The task of becoming a parent in an instant (without the traditional 9 months, or in some cases years, of planning and preparation) may feel like an unfamiliar or even overwhelming challenge. While connecting with your current step-child/step-children or future bonus kiddos is certainly one of the most worthwhile and rewarding experiences a person may ever have, step-parenting will, also, likely be harder than anything you have ever done, or will ever do, in your lifetime. Similar, and possibly equal to, the challenges of parenting biological kids, step-parenting comes with unique battles of its own.
One of the toughest things about parenting, whether raising your own biological children or ones that you have by marriage (or other relationship), is that the experience inevitably comes with a great deal of vulnerability. Becoming a parent often opens the door for outsiders to make judgements, interject their own opinions, and sometimes even criticize your parenting style or parental decision-making. Unique to just parenting in general, however, step-parenting often comes with a heavy dose of personal vulnerability, mixed emotions, and challenges that you never knew you'd be "step-ing" into when you first started your relationship with your lover and his or her kids.
Being able to join with a tiny (or grown) person, at whatever developmental phase they are in, is difficult to do (period). Their openness to you joining them is also most likely influenced by the approach that other adults in their life take toward you (the "other woman," or the "new man"). Your step-parenting success or failure (regardless of how much effort you put in) may end up being less about your raw parenting skills, your attunement to the kiddo, or even the kiddo's actual liking (or disliking) toward you and more about how much external support you have.
Some of the toughest parts of "step-ing," especially alongside your own biological children, are not always about your ability to love them equally or fully, but may be simply a matter of having already missed some important milestones. You didn't have the opportunity to connect and establish an attachment with them during infancy. You may not have been there to see their personality first start to shine through and watch them grow and evolve throughout their toddler years. You may learn that you have missed sharing in some of their social or academic challenges that occurred in elementary or middle school. Not to mention the birth and months of preparation it took for them to first join the world.

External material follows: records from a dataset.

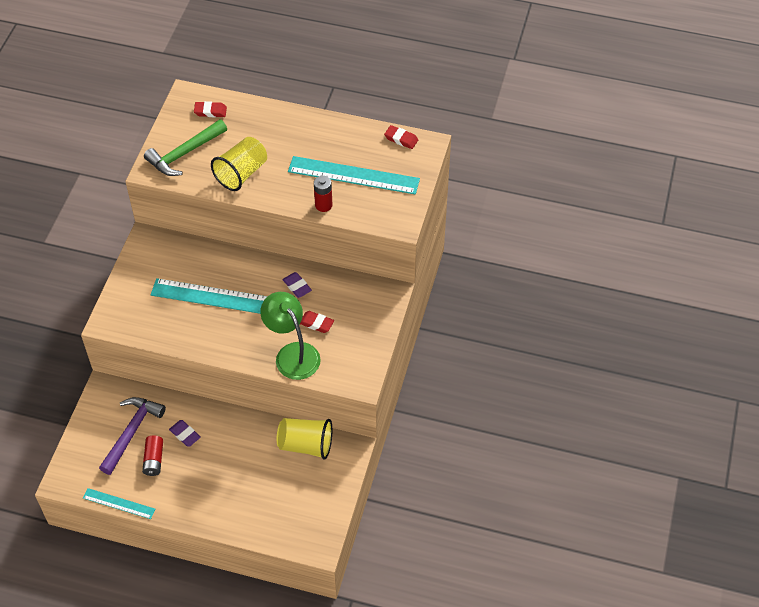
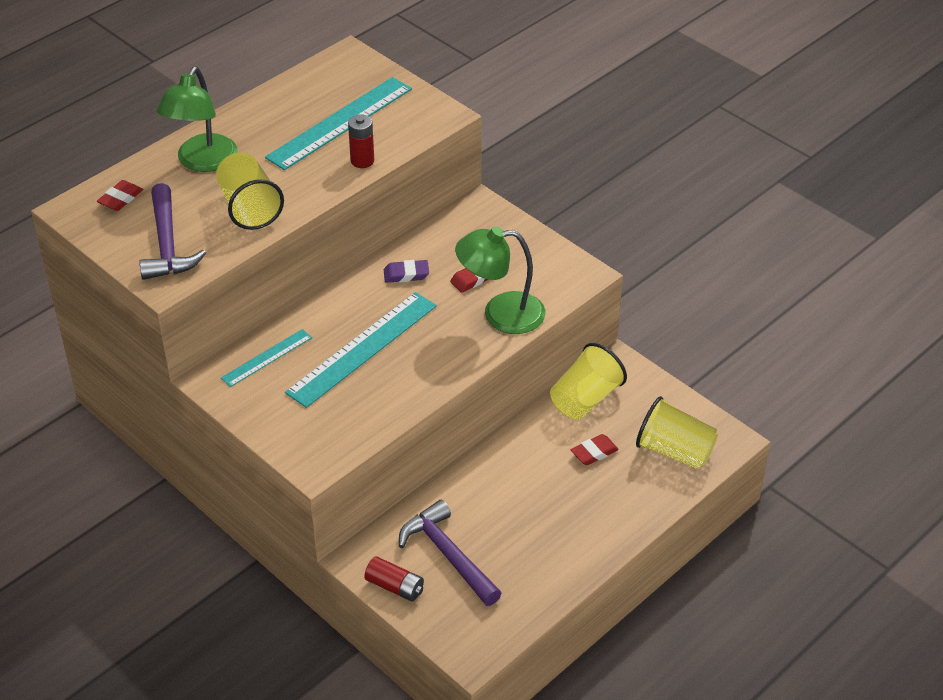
camera: 60 degrees left, 10 degrees down
turquoise ruler [83,488,155,519] -> turquoise ruler moved to [221,329,312,387]
red battery [142,436,163,476] -> red battery moved to [364,556,424,602]
green hammer [144,119,227,176] -> purple hammer [139,183,206,280]
purple eraser [169,420,201,447] -> none
red eraser [384,125,418,149] -> red eraser moved to [571,434,619,465]
none -> green lamp [157,67,238,172]
none -> yellow cup [636,396,718,469]

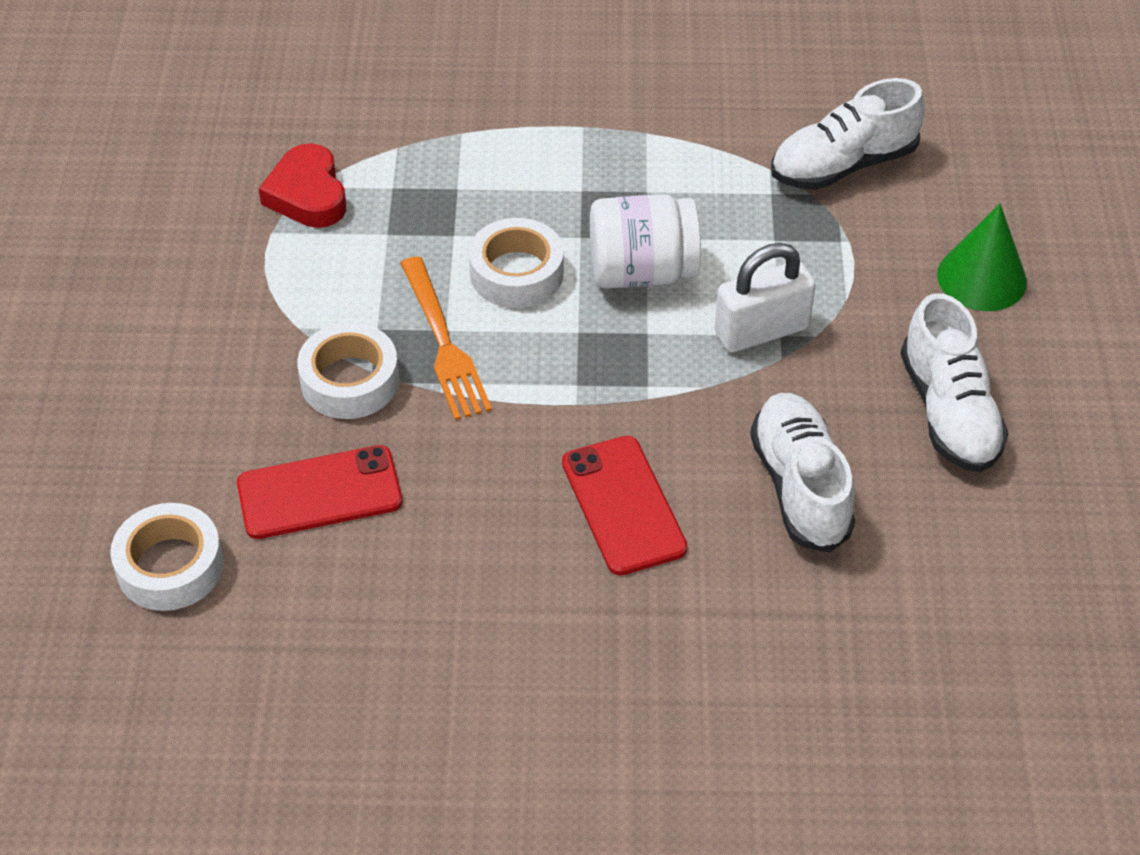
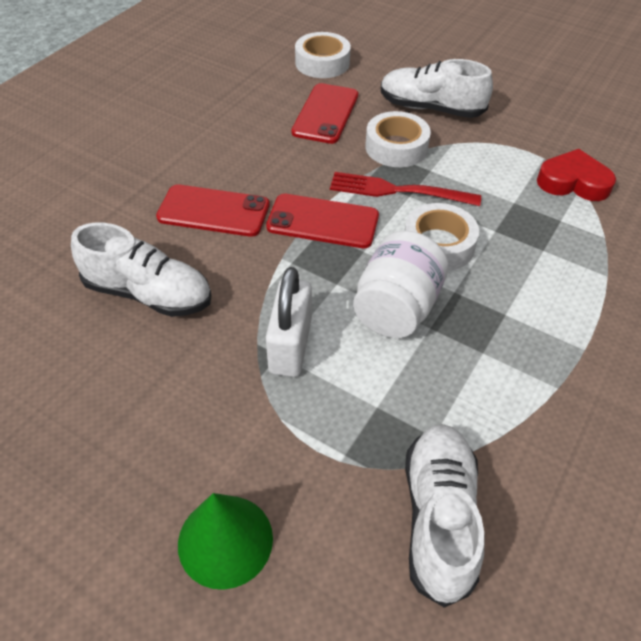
camera: 120 degrees right, 0 degrees up
orange fork [400,256,492,420] -> red fork [330,172,481,206]
white shoe [901,293,1009,472] -> white shoe moved to [381,59,493,118]
none -> red phone [266,194,379,248]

In addition to, or completely separate from, any egregious efforts of others to sour your relationship with this little person, (who, you may often be reminded, is "not your child,") there may be some accidental wounding along the way. You may hear others who continually remind you that your step-parenting experience is, must be, and has to be, different from any experience of biologically parenting a child (and maybe to some it is). However these suggestions about step-parenting being "different" are often implications that it is "lacking" to an experience of biologically parenting a child. Have you ever stopped to wonder how different it really is? For the solely biological parents out there, have you truly attributed all your love/liking to your child to the fact that you had either biological participation or were the active participant in birthing them? Such beliefs would propose that couples using surrogacy to conceive or carry would have a less-than parenting experience as well. However, I'm not sold.
As both a counselor and a general participant in society, I'm curious how many of us actually FEEL a difference in our love for each kid and how many of us believe what others' tell us about the step-parent experience from other step-parents, or worse, other non-step-parents. Have you ever slowed down to separate out your own experience of your role as a step-parent, societal beliefs or family members beliefs about being a step-parent, or other influences as different from or similar to your own personal experience with being a step-parent? Have you, by default, accepted that the step-parenting relationship lacks in equal love to the biological parenting relationship based on outside influence?

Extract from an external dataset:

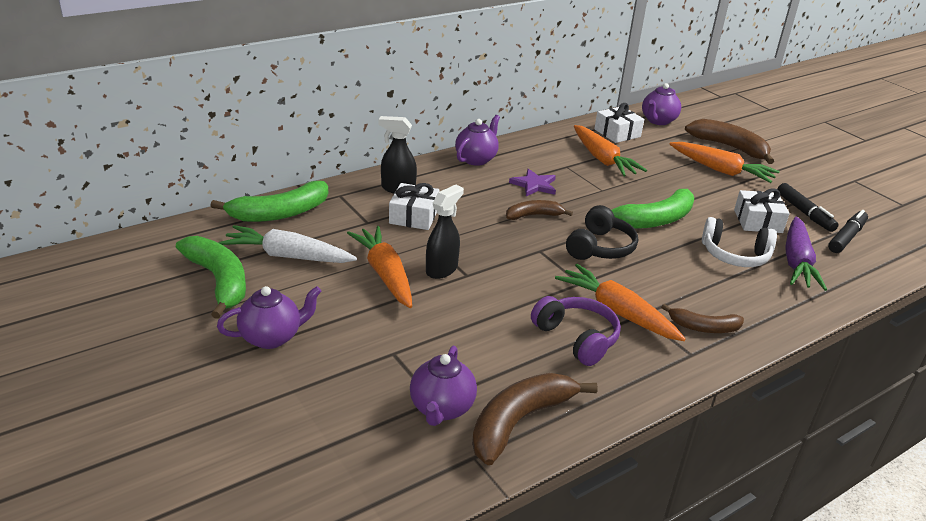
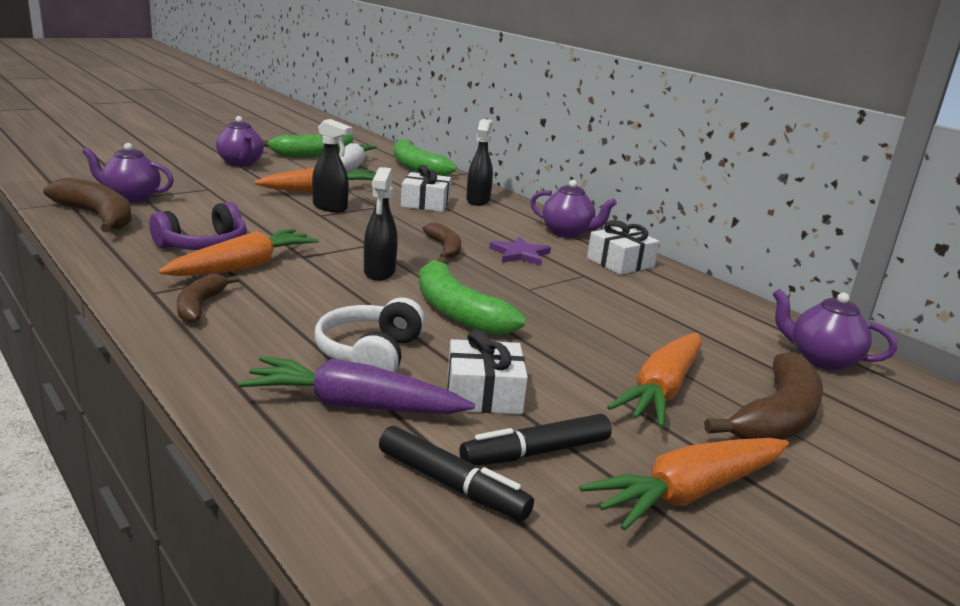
camera: 85 degrees right, 10 degrees down
black headphones [566,205,638,260] -> black spray bottle [364,167,398,281]
orange carrot [574,125,647,176] -> orange carrot moved to [580,438,789,531]
white gift [594,103,644,143] -> white gift moved to [587,220,659,275]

Perhaps you may have had your own realization that there is A difference in your parenting experience with step vs. bio, but have not been able to identify exactly WHAT the difference is. As human's it is often easier to simply point at the most obvious, that step-parenting and biological parenting would have to be different because even their labels are different, they didn't evolve in the same way, the kids are not blood related, etc. I continue, personally, to be curious around what really is the difference in my parenting relationships, and not only curious about what IS different, but also in what NEEDS to be different.
I think it's important to note that there is expected to be a different parenting experience for all parents (step-parents, adoptive parents, biological parents, or other primary caretakers) but one thing I firmly believe is that being any type of "non-traditional parent" is more SIMILAR to being a biological parent than it is DIFFERENT. And the difference, or differences, you'll never convince me, involve a difference in sheer love.